C’est donc une véritable culture du refus de la misère qui s’est exprimée à travers le monde entier, et ce sont des centaines de milliers de personnes qui ont participé activement à cette campagne, ouvrant des espaces d’engagements pour que tous puissent contribuer à vaincre l’intolérable de la misère.

C’est cette même culture que nous essayons de diffuser au sein du monde international, afin que l’agenda 2030 des Nations Unies pour un développement durable puisse être réellement atteint. Il nous faut en permanence préciser et concrétiser le sens du « ne laisser personne de côté » qui est le leitmotiv des Objectifs de développement durable. Il s’agit de promouvoir auprès de tous les décideurs et responsables une compréhension de la misère comme une violation des droits de l’Homme et donc une approche des actions à entreprendre en termes d’accès aux droits humains. Il s’agit également de partager une prise de conscience que la pauvreté est une forme de violence qui, tout en réduisant au silence les populations qui la vivent, nous privent de leur contribution, pourtant essentielle pour construire des sociétés où les Hommes pourront enfin vivre en paix.

Mais le plus important est sans doute que nous soyons toujours guidés, toujours animés, par le cri et le combat des plus pauvres.

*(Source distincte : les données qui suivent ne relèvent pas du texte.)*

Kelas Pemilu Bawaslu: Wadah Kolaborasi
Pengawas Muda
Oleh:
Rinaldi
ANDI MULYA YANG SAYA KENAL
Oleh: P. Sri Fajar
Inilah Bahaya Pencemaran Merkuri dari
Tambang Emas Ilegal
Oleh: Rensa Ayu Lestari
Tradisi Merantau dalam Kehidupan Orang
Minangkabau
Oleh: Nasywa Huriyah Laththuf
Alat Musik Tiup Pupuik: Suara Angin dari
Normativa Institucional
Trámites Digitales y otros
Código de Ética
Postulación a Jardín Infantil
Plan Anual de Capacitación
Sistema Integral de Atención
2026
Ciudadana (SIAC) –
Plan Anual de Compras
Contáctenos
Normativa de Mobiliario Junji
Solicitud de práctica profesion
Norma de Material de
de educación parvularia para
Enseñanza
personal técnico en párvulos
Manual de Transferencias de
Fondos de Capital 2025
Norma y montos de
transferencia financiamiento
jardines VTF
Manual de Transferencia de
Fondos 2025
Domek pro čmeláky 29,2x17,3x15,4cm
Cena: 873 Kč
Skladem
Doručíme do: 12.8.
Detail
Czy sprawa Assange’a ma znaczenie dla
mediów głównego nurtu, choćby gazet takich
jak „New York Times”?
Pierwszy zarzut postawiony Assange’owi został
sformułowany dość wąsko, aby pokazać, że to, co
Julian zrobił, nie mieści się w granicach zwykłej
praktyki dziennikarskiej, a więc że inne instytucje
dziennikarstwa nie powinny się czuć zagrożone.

Je pense à cette mère de famille de Madagascar qui nous écrivait le 17 octobre dernier :

  • « Nous vivons sur une décharge et, la semaine dernière, un enfant de 13 ans est mort, écrasé par un camion qui repoussait des ordures. Mais ça, personne n’en parle ici, personne ne se pose des questions, à part nous qui vivons dans ce quartier.
    Cet enfant est mort à cause de la misère ! Cet enfant ne devait pas être à la décharge, il devait être à l’école en train de préparer son avenir et profiter d’avoir la joie d’apprendre avec ses camarades. Qui va nous protéger, qui protégera nos enfants, à l’heure où nous allons être une nouvelle fois chassés pour la construction d’une route ? »

Cette femme nous rappelle le message si actuel de Joseph Wresinski. Elle nous rappelle que ce n’est pas seulement de changement de regard ou de bienveillance qu’il s’agit, mais de secouer les consciences. À l’heure où les bouleversements climatiques attestent du fait que notre monde doit et devra faire face à des changements que nous n’imaginons pas encore, savons-nous sur quelles exigences, sur quelle éthique, et avec l’intelligence de qui nous allons affronter les défis qui nous attendent ?

Vouloir construire un monde tout simplement humain, un monde qui bannit la souffrance et la violence de la misère exige de nous tous, responsables politiques, ONG, simples citoyens, de nous associer avec les populations subissant l’extrême pauvreté. Sans elles, les horreurs dont témoigne cette femme risquent bien de perdurer, voire de s’amplifier.
Mais avec elles, nous aurons des repères et une intelligence qui nous permettra de créer un monde durable pour tous, comme en témoigne toute l’histoire d’ATD Quart Monde depuis 60 ans, comme en témoignent les nombreuses actions citées dans ce rapport.